The phrase "written down" here is better translated "written in the earth" or "written in the dust." This is a powerful and solemn image. In the ancient world, to be written in the dust was to have your name recorded in a temporary, perishable medium. A passing wind, a scuff of a sandal, and it is gone. This is a direct contrast to having one's name written in the book of life, which is permanent and eternal (cf. Exodus 32:32, Psalm 69:28, Daniel 12:1, Revelation 20:12). Those who turn away from the eternal God will have a temporary, fleeting, and ultimately forgotten existence. Their legacy will be dust. They build their kingdoms on earth, and to the earth they will return, with nothing to show for it.

And why? The reason is given with devastating clarity: "Because they have forsaken the fountain of living water, even Yahweh." This is one of the most powerful metaphors in all of Scripture. God is not a stagnant pool or a man-made cistern. He is a fountain, a spring of constantly flowing, life-giving water. Life, vitality, refreshment, and satisfaction are found in Him alone. Jesus picks up this very imagery when He stands in the temple and cries out, "If anyone thirsts, let him come to Me and drink" (John 7:37). He is the fountain of living water in the flesh.

To forsake God is therefore the height of insanity. It is to be dying of thirst in the desert and to walk away from the only oasis. It is to commit, as Jeremiah says earlier, two evils: "They have forsaken Me, the fountain of living waters, and hewed out cisterns for themselves, broken cisterns that cannot hold water" (Jeremiah 2:13). Not only do they abandon the source of life, but they exhaust themselves trying to create their own, and their efforts are always leaky, cracked, and ultimately empty. Every non-Christian worldview, every secular philosophy, every man-made religion is a broken cistern. It promises water but leaves you with dust in your mouth.


The Gospel Choice

This passage lays before us the ultimate choice, a choice that is presented throughout the Bible from Genesis to Revelation. It is the choice between two sanctuaries, two hopes, and two destinies.

The first way is to recognize that God’s glorious throne is our only sanctuary.

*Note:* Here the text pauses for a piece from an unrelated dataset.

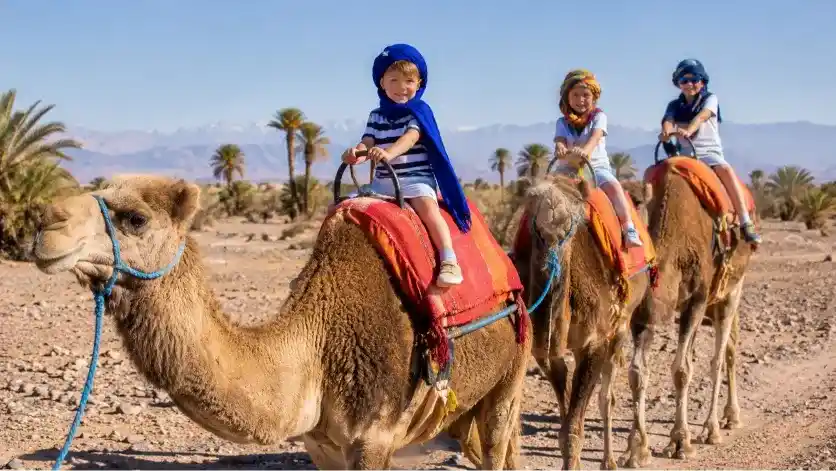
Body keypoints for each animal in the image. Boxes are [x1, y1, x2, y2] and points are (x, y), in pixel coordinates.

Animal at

It is to confess that we have no hope in ourselves, but only in Yahweh, who has revealed Himself fully and finally in the Lord Jesus Christ. He is the hope of Israel, and the hope of the world. To come to this fountain is to drink freely of the grace offered in the gospel. It is to have our names written not in the dust of the earth, but in the Lamb’s Book of Life. It is to be brought from shame into glory.

The second way is the way of forsaking. It is the way of the prodigal, who leaves the Father’s house to seek life in the far country. It is the way of modern man, who declares his autonomy and seeks to build a world without God. It is the way of self-reliance, which is ultimately self-destruction. The end of this road is shame. The end of this road is to have your name and all your accomplishments written in the dust, to be blown away and forgotten. It is to die of thirst with an empty cup in your hand.

The call of the gospel is the call to turn around. It is the call to forsake our forsaking. It is the call to repent of our trust in broken cisterns and to run to the fountain. The good news is that the fountain is still flowing. Jesus Christ stands with His arms open, saying, "Whoever comes to me I will never cast out" (John 6:37). He invites us to come away from the dust and to drink from the water of life freely. The choice is stark, but the invitation is gracious. Will you build on the dust, or will you take refuge in the throne?